Youth as a state of mind – idealistic and hopeful, disaffected and misunderstood, beautiful and doomed – has been the default inspiration for Simons’ career in fashion, so it made sense that a collection which introduced womenswear to his own label for the first time should also provide him with a broader forum in which to meditate on his obsession. He tagged his boys and girls Children of the Revolution. “Join Us” urged the badge some were wearing. “Welcome Home” read the first model’s turtleneck. Raf is home now, back in Antwerp, but also settling in at Prada, which you could construe as a sort of spiritual home. But I was thinking he was actually welcoming his boys and girls home, to their safe space in that lichen-carpeted courtyard. They crawled through the wall into their own Wonderland. Or was it their Underworld?

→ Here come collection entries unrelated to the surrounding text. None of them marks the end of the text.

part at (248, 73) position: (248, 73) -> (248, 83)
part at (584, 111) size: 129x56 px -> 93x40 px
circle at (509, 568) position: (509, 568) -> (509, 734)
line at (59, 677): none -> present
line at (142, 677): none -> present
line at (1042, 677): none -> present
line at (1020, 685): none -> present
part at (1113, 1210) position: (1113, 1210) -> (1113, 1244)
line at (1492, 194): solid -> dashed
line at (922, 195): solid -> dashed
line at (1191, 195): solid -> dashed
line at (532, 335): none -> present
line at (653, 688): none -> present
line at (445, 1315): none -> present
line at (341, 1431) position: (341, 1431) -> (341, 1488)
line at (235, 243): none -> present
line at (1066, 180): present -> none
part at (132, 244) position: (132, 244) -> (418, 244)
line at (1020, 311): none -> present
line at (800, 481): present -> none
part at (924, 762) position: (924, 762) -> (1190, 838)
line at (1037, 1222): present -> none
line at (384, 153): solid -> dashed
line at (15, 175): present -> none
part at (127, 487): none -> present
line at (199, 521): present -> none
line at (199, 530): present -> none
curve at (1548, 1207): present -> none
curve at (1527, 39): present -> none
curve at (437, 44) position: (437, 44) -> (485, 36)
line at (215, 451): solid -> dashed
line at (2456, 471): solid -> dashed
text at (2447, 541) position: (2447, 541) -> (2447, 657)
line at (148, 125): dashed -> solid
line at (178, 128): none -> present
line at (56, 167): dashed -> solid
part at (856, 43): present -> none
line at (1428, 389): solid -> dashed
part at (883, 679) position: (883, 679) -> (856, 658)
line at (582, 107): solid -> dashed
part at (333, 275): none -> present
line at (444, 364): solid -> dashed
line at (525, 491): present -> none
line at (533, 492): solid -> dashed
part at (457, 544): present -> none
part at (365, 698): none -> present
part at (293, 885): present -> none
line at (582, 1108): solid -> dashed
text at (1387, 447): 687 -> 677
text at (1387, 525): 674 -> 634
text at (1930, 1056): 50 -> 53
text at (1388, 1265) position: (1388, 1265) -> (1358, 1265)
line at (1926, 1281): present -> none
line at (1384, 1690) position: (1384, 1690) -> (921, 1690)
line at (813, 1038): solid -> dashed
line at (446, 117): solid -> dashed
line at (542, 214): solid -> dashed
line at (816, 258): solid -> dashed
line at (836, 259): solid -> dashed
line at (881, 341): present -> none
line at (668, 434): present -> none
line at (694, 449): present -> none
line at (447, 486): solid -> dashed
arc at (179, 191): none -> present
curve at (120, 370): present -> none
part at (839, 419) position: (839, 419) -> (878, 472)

And Simons gave them clothes to feel safe: oversize knitwear, substantial coats, elongated gilets. He layered a T-shirt, a vest, a hoodie over sleeveless leather jackets, youth super-imposed on adulthood. He made the girls elegant in long satin skirts, or shifts draped and pinned to one side. He introduced a psychedelic Op/Pop swirling pattern, an echo of the Sixties, another era when the young were demonised as a threat. Capes and a printed poncho also reminded me of that time, any excuse to recall the movie “Performance” with its dazzling depiction of hermetic hippiedom. Like the kids in their courtyard. (Raf had the equally trippy “Zabriskie Point” on his list.)
But the idyllic altered states of “Performance” and “Zabriskie Point” end in catastrophe, and there is a steadily building sense of the ominous in “Teenage Dreams.” The film is lit in an eerie, post-nuclear purple, the soundscape by Antwerp composer Senjan Jansen (who has also made music for Dries Van Noten and Haider Ackermann) is an alien pulse with the occasional dislocated lurch. Towards the end, a young couple stand outside a locked, dark window. They beg for entry. The window is opened and they are helped out of the purple light and into the darkness. Remember that exquisite vampire movie “Let the Right One In”? You must invite the contagion in. As a cautionary reminder, “Teenage Dreams” ends with a reassurance that all health protocols were observed in the production of the film.
The ominous something or other in Simons’ work is a sense of melancholy. Inevitable, really, when you are fascinated by transient youth, born to die. In some scenes, his kids float in nets. Are they freed from gravity, or are they just trapped? Teenage dreams seem like very dark places to be, especially at the moment. And yet, children of the revolution… among the many other things it is, Covid-19 is a revolution. So here are its children, ripe for A (if not The) Future.
And here I was looking for an upbeat closer, thinking of Marc Bolan’s triumphant glam anthem “Children of the Revolution,” and remembering that he too wrote a song called “Teenage Dream.” So I thought there might be an optimistic line I could lift, but I’ll be damned if the first lyric I read wasn’t, “The curfew comes at the crack of night.” There is no such thing as coincidence.